表５から明らかなように、本発明の水系増粘剤は、水のみならずエタノール中でも増粘性に優れている。

As is apparent from Table 5, the aqueous thickener of the present invention is excellent in thickening not only in water but also in ethanol.

According to the present invention, it is possible to produce an aqueous thickener which is excellent in thickening of a solution showing strong acidity, a solution having a high salt concentration, and an alcoholic solution, and has good solubility because there is no undissolved part, etc., and easy handling. .

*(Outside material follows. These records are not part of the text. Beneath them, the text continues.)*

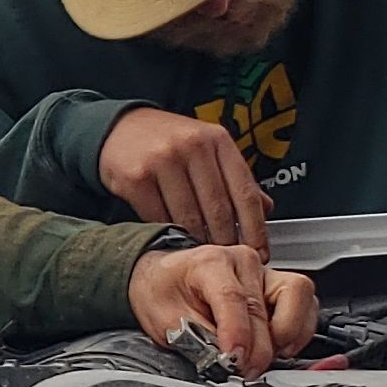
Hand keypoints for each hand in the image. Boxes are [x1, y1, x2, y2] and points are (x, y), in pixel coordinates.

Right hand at [100, 104, 268, 253]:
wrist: (121, 128)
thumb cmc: (169, 141)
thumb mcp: (208, 149)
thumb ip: (233, 178)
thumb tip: (265, 208)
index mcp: (218, 140)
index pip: (245, 192)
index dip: (256, 228)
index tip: (259, 252)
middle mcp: (193, 147)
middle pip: (219, 209)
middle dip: (226, 241)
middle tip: (228, 258)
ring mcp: (163, 160)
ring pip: (190, 218)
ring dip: (198, 242)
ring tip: (203, 252)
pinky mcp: (137, 177)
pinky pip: (160, 218)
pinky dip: (170, 233)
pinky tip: (175, 238)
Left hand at [126, 241, 317, 378]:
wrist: (165, 277)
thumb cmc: (163, 291)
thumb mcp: (164, 319)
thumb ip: (196, 339)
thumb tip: (223, 361)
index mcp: (209, 263)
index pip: (232, 298)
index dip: (236, 334)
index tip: (234, 361)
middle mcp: (243, 262)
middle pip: (263, 309)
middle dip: (257, 350)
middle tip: (242, 372)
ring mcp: (265, 272)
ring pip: (298, 298)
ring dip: (287, 335)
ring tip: (262, 356)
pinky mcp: (279, 286)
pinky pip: (306, 305)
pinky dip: (299, 330)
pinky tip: (279, 346)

The aqueous thickener of the present invention makes it easy to use acidic cleaning solutions that remove dirt from bathroom tiles, washstands, toilets and toilet tiles in bathrooms, flocculants, and aqueous thickeners for medical and cosmetic use. Can be manufactured.

Claims (7)

The monomer (A) shown below is 15 to 80% by weight, the monomer (B) and / or the monomer (C) is essentially 20 to 85% by weight, and does not contain a crosslinkable monomer. An aqueous thickener which is a water-soluble copolymer obtained by radical copolymerization under conditions, and has a GPC top peak molecular weight of 2 million to 30 million based on polyacrylic acid.
Monomer (A); 2-acrylamido-2-methylpropanesulfonic acid and / or a salt thereof, wherein the content of 2-methyl-2-propenyl-1-sulfonic acid is 120 ppm by weight or less.

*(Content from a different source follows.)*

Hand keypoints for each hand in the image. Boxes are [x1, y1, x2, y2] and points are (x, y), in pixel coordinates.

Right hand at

Monomer (B); (meth) acrylic acid and / or a salt thereof.
Monomer (C): monofunctional acrylamide or acrylate ester in which an alkyl group may be bonded to the N atom. The aqueous thickener according to claim 1, wherein the monomer (A) is produced through the following first to fourth steps.
1st process; The process of manufacturing the liquid mixture of acrylonitrile and fuming sulfuric acid.

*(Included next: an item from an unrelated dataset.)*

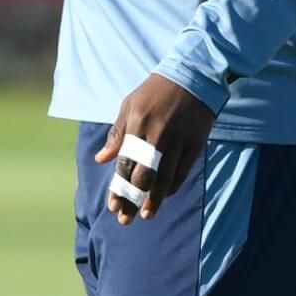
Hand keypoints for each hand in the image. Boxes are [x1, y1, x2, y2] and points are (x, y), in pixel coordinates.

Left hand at [94, 73, 215, 224]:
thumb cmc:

Second step: A mixture of isobutylene and the mixed liquid produced in the first step are mixed and contacted, and 2-methyl-2-propenyl-1-sulfonic acid is 12000 ppm by weight or less of 2-acrylamido-2-methylpropanesulfonic acid. A step of obtaining an acrylonitrile slurry liquid.
Third step: A step of solid-liquid separation of the slurry liquid obtained in the second step to obtain a crude cake of 2-acrylamido-2-methylpropanesulfonic acid, and then washing the crude cake with acrylonitrile.
Fourth step: A step of drying the washed coarse cake obtained in the third step. The aqueous thickener according to claim 1 or 2, wherein the monomer (C) is a monomer selected from acrylamide, N-alkylacrylamide, and N, N-dialkylacrylamide. The aqueous thickener according to any one of claims 1 to 3, wherein the content of 2-methyl-2-propenyl-1-sulfonic acid in the monomer (A) is 60 ppm by weight or less. The aqueous thickener according to any one of claims 1 to 4, wherein the content of 2-methyl-2-propenyl-1-sulfonic acid in the monomer (A) is 30 ppm by weight or less. The method for producing an aqueous thickener according to any one of claims 1 to 5, wherein the monomers (A), (B) and / or (C) are gel-polymerized. An aqueous thickener containing the aqueous thickener according to any one of claims 1 to 5 and a mineral acid or organic acid, or an alcohol as essential components.